Although we saw age and gender effects in this study, these did not occur in the meta-analyses [
1,
9], so it is difficult to know their meaning in our population, although gender could be eliminated when other factors where entered into the backward regression. However, we did not see an effect of baseline LDL cholesterol, which is unusual given that we had a similar range of cholesterol values in the participants as in other trials. A larger population may illuminate some of these issues. The non-responders in this population would be accounted for by two populations—one in which cholesterol absorption was inhibited but cholesterol synthesis increased and LDL cholesterol did not change. The second population is those who had a rise in LDL on both sterol wheat biscuit as well as regular wheat biscuit. This is most likely just experimental noise rather than an over-exuberant reactive rise in cholesterol synthesis in the liver increasing LDL cholesterol, as the regular wheat biscuit also had a rise in LDL cholesterol. In many dietary studies, a non-response rate of 30–50% is seen mainly because random experimental noise overwhelms any small effect of diet, and because it is random it will vary with time and is not predictable.

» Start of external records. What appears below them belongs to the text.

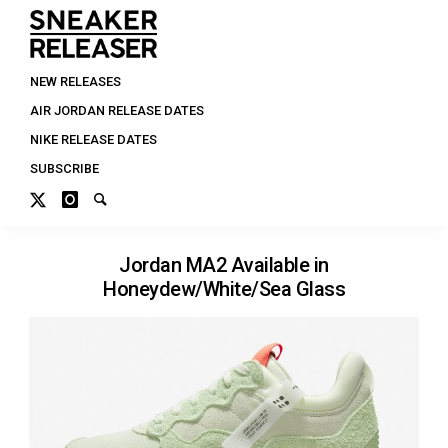
NEW RELEASES
AIR JORDAN RELEASE DATES
NIKE RELEASE DATES
SUBSCRIBE
Jordan MA2 Available in
Honeydew/White/Sea Glass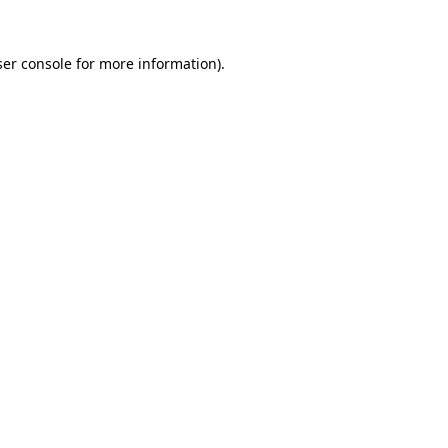
er console
for more information).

The observation about responders regularly consuming cereal is novel. This suggests that the microbiome may be playing a previously undetected role in cholesterol absorption or rapidly scavenging cholesterol displaced from the micelle and enhancing the effectiveness of plant sterols. In addition, the inverse relationship with percentage dietary carbohydrate at baseline suggests that fibre-rich cereal carbohydrate may be a major contributor to the diet in responders rather than free sugars or low fibre carbohydrate. Propionate may be the key molecule produced by the microbiome that reduces lipogenesis and serum cholesterol and wheat fibre-derived arabinoxylan maybe a key substrate [
10]. Feeding rats a combination of mixed lactobacilli and 5% cellulose lowered LDL cholesterol [
11] while feeding plant sterol ester led to major shifts in the microbial population [
12], possibly by providing additional cholesterol for bacterial growth. In a stanol-feeding study, Baumgartner and others [
13] found a relationship between several microbial species and serum phytosterol levels, suggesting there is an interaction between sterol absorption (both cholesterol and phytosterol) and the microbiome.
5. Conclusions
The LDL lowering effect of 2 g of plant sterol from one serve of wholegrain wheat breakfast cereal biscuit was not significantly different from other food products delivering 2–2.5 g of plant sterols daily. Two g of plant sterol in one serve of wholegrain wheat biscuits lowered LDL cholesterol by 5.6% after 4 weeks, but, given the confidence interval, the true population effect could be as high as 9%. Thus, using wholegrain wheat breakfast cereal biscuit is a convenient, easy and nutritious way to achieve the 2 g/day of plant sterol intake, and its form lends itself to excellent daily compliance.